GOAL
Can you count how many lines of the records contain the string "newSketch"? Reply with the number alone.

** start RECORDS FOR THIS EXERCISE **

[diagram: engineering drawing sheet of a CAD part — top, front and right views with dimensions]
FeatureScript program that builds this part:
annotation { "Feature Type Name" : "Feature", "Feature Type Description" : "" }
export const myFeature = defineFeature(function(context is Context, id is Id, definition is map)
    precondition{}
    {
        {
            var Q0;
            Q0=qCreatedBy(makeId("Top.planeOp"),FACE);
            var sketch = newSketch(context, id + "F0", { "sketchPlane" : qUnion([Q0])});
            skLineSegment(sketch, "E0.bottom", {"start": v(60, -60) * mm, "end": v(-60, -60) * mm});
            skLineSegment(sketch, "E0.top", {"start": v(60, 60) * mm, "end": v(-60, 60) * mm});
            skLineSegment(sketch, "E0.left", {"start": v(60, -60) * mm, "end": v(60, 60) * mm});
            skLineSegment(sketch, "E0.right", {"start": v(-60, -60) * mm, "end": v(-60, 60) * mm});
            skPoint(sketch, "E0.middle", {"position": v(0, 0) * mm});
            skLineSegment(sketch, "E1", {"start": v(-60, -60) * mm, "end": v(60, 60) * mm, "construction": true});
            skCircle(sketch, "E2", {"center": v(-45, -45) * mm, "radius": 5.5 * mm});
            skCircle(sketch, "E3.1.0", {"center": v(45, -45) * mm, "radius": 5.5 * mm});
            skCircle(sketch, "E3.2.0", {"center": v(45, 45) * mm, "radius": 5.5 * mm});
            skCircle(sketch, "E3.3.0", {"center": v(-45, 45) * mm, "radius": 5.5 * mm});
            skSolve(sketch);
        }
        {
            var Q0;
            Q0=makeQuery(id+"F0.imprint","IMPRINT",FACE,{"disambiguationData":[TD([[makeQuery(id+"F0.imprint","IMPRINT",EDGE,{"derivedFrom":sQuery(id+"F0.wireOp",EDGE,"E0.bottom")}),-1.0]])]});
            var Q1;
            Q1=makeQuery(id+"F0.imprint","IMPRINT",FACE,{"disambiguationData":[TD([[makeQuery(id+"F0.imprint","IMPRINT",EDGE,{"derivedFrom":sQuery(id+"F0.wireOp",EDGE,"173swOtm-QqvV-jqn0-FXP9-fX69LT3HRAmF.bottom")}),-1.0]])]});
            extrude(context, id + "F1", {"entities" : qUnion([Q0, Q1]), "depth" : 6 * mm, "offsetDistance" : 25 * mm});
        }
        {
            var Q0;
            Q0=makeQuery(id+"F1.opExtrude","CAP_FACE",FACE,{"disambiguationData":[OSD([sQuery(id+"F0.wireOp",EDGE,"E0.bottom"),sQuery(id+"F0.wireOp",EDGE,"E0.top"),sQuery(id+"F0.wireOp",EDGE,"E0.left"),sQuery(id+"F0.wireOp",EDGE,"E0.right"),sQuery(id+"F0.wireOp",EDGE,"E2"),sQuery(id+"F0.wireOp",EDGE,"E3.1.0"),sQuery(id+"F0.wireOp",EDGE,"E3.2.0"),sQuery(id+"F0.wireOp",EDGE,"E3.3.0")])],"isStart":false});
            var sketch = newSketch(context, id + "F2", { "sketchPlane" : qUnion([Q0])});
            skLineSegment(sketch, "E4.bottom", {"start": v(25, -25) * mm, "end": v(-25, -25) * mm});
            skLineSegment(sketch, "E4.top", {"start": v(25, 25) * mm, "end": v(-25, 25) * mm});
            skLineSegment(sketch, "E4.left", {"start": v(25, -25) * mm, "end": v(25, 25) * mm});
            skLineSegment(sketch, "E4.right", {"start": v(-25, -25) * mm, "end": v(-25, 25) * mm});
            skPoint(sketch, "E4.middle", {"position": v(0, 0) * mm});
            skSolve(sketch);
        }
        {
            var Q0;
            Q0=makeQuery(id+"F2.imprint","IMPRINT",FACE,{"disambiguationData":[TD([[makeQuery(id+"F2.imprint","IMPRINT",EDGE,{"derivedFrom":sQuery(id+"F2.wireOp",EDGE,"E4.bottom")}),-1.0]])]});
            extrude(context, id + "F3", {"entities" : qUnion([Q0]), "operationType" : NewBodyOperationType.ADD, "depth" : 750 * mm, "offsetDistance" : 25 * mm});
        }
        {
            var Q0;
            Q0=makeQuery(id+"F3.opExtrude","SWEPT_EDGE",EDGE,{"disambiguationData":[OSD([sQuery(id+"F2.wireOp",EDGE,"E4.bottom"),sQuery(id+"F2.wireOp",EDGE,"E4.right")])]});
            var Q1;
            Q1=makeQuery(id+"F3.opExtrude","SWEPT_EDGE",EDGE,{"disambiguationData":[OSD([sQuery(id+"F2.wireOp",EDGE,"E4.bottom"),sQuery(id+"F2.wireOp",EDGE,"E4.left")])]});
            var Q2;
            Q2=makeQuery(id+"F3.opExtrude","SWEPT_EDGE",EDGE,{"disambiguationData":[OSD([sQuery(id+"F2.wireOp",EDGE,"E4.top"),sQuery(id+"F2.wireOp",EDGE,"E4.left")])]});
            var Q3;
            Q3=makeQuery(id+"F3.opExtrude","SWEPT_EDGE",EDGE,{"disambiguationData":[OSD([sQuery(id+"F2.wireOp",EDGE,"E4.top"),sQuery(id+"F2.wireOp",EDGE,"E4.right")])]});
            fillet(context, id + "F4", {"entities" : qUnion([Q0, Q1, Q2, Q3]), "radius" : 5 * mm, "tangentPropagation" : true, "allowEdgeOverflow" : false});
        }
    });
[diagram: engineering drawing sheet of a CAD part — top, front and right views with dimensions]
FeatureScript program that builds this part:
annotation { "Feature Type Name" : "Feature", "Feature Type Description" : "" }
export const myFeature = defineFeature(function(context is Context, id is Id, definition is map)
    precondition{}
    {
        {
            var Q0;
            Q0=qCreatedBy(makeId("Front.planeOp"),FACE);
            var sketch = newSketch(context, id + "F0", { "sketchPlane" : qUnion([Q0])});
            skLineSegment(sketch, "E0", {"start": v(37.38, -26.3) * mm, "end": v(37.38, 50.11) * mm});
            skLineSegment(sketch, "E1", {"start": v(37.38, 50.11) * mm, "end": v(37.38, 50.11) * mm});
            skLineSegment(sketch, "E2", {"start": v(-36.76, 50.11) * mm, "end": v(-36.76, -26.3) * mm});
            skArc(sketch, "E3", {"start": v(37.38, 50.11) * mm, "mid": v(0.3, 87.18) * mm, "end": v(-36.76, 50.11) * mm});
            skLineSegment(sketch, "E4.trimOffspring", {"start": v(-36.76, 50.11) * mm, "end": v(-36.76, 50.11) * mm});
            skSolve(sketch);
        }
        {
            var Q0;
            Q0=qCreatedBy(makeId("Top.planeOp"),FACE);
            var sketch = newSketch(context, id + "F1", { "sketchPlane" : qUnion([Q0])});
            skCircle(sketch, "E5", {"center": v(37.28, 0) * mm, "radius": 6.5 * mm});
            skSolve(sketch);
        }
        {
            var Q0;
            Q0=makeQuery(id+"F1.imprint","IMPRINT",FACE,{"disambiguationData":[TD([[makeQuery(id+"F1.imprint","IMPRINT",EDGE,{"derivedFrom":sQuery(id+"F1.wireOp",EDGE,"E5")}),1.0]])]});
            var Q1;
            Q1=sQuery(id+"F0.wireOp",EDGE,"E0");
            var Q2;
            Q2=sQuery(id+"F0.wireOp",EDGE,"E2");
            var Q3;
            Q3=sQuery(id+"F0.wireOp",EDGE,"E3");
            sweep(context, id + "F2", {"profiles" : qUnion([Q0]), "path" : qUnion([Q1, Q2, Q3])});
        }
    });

** end RECORDS FOR THIS EXERCISE **

TASK RESULT
4